### Work item
Write out the lines of the material below exactly as they appear, covering all of it. Leave the pictures out of your answer.

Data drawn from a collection
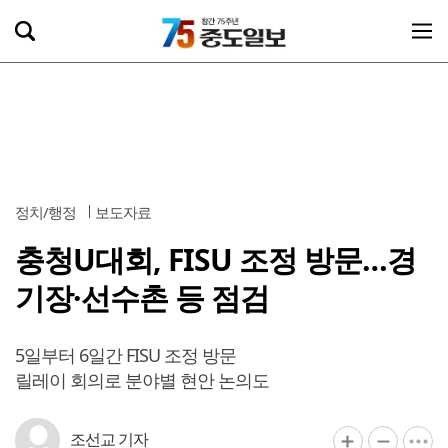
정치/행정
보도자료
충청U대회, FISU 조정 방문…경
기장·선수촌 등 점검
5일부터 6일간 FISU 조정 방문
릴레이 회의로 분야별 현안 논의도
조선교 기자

### Output
정치/행정
보도자료
충청U대회, FISU 조정 방문…경
기장·선수촌 등 점검
5일부터 6일간 FISU 조정 방문
릴레이 회의로 분야별 현안 논의도
조선교 기자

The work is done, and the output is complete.